Siguiendo esa línea de reflexión, cabe señalar que el reto de Biden consistiría en restablecer la confianza institucional de los ciudadanos contribuyendo a promover un capital social tipo «bridging», que es el que establece puentes entre personas de grupos distintos desde el punto de vista cultural, racial, político... De ese modo se podrá neutralizar el elevado nivel de capital social tipo «bonding» que existe actualmente a ambos lados de la fracturada sociedad norteamericana y que, al ser una confianza basada en las emociones, atrinchera a las personas dentro de su propio grupo generando la alta polarización que se observa hoy en los EE.UU.

La dilatada experiencia de un político moderado como Biden, con un estilo respetuoso y dialogante tan distinto a la soberbia y arrogancia de Trump, puede ayudar, pero no será suficiente. Hará falta que se produzcan resultados rápidos y tangibles que devuelvan la confianza en las instituciones.

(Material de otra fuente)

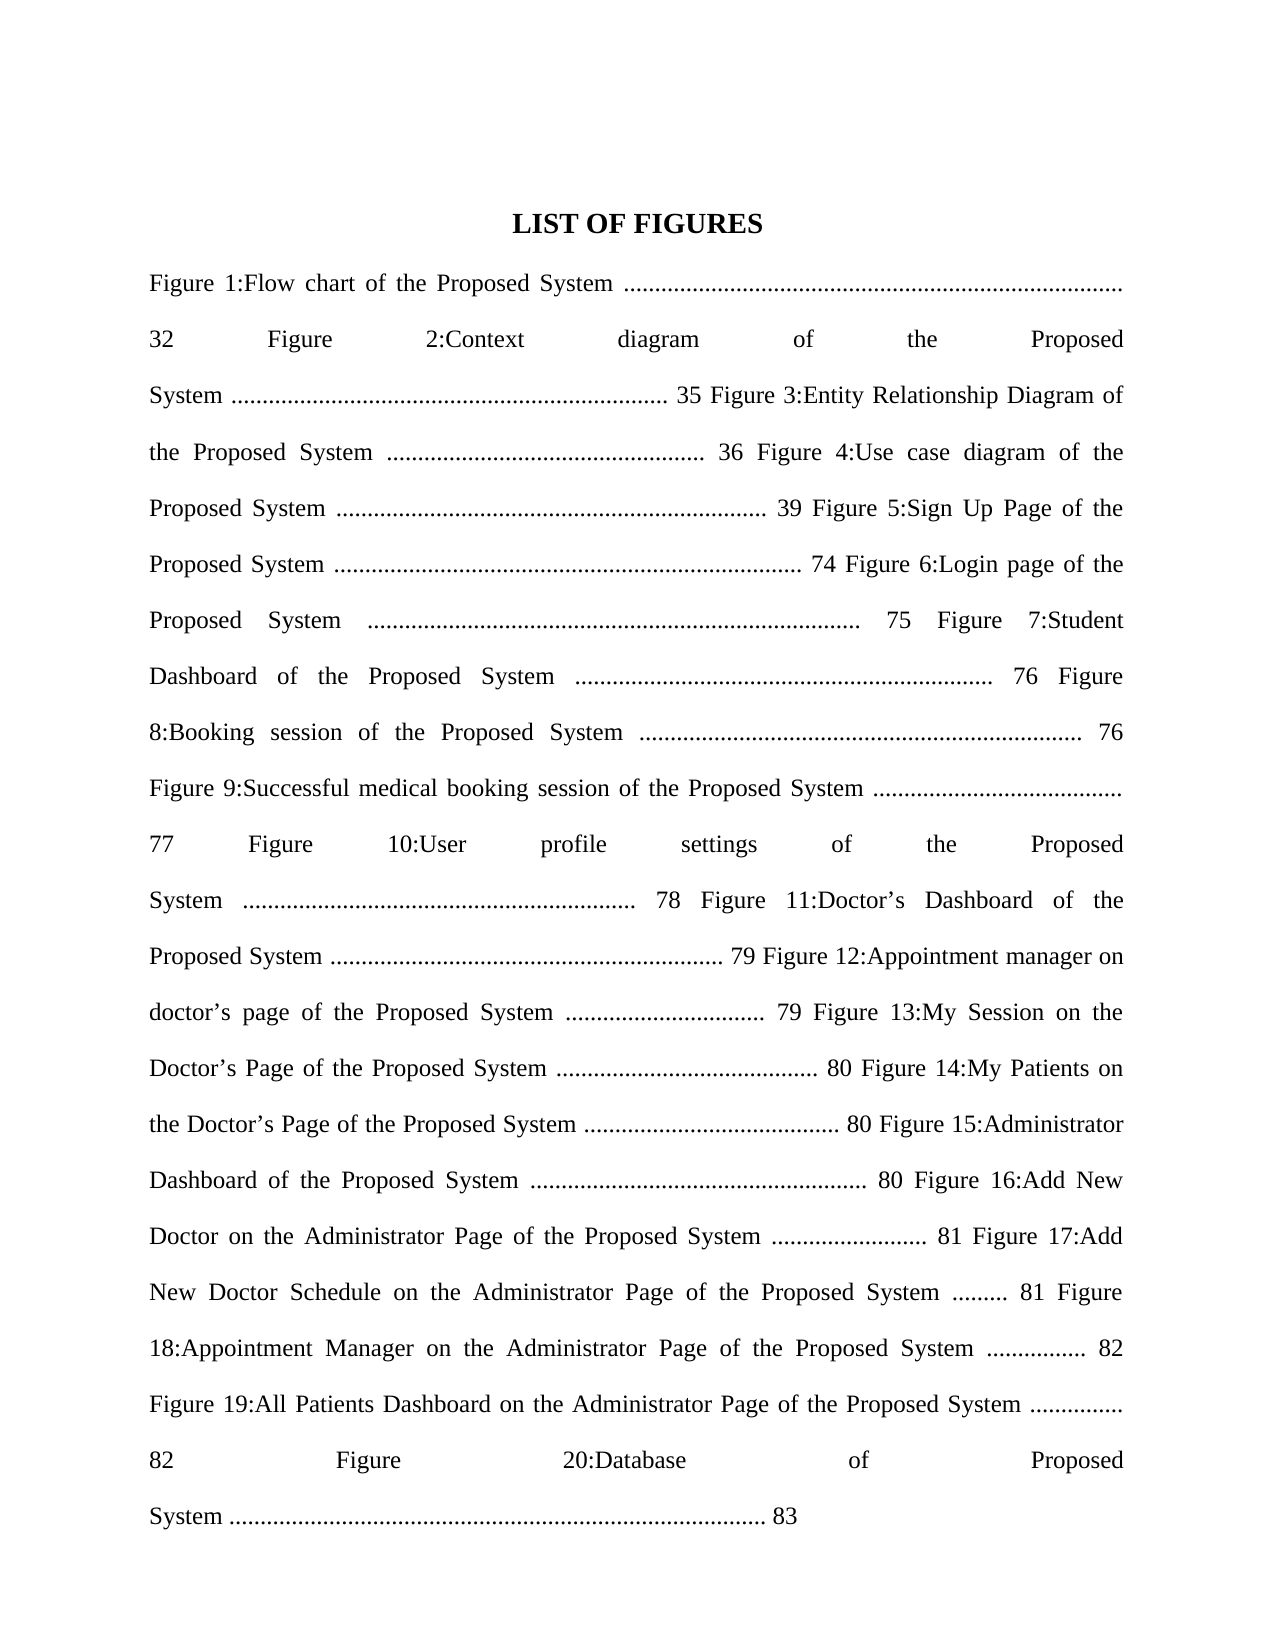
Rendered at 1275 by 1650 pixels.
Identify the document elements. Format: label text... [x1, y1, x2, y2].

La grave crisis provocada en EEUU por la pandemia covid-19, con profundas desigualdades económicas y sociales, además de sanitarias, puede verse como un problema para ello. Pero también puede ser una oportunidad si la nueva administración Biden es capaz de controlar la expansión del virus y hacer una rápida vacunación de los ciudadanos. Sería un buen comienzo a nivel interno para que la ciudadanía norteamericana recupere la confianza en sus instituciones y en quienes las gobiernan.

A escala internacional, la vuelta al multilateralismo abandonado por Trump en el ámbito de las relaciones comerciales o del cambio climático ayudaría a mejorar la imagen externa de los EE.UU. y a recuperar la confianza de sus tradicionales aliados (en especial, la UE).

Los lamentables sucesos del 6-E en el Capitolio invitan, en definitiva, a una reflexión más general sobre la fragilidad de los sistemas democráticos. Cuesta mucho esfuerzo construir una democracia, pero más aún cuesta conservarla viva y pujante. En democracia, las instituciones tienen que ganarse el respeto y la confianza respetando las reglas de juego, funcionando de forma transparente y mostrando voluntad de cooperación y de alcanzar acuerdos entre todos los partidos políticos en ellas representados. Pero también tienen que ser útiles para resolver los problemas de los ciudadanos y mejorar sus condiciones de vida.

Si no es así, la imagen que verá la democracia al mirarse al espejo será la imagen deformada de los espejos cóncavos. Verá un esperpento de lo que fue y ya no es, recibiendo el rechazo de unos ciudadanos incapaces de identificarse ya con ella. Una reflexión que sirve para lo ocurrido en los EEUU pero también para las demás democracias del mundo.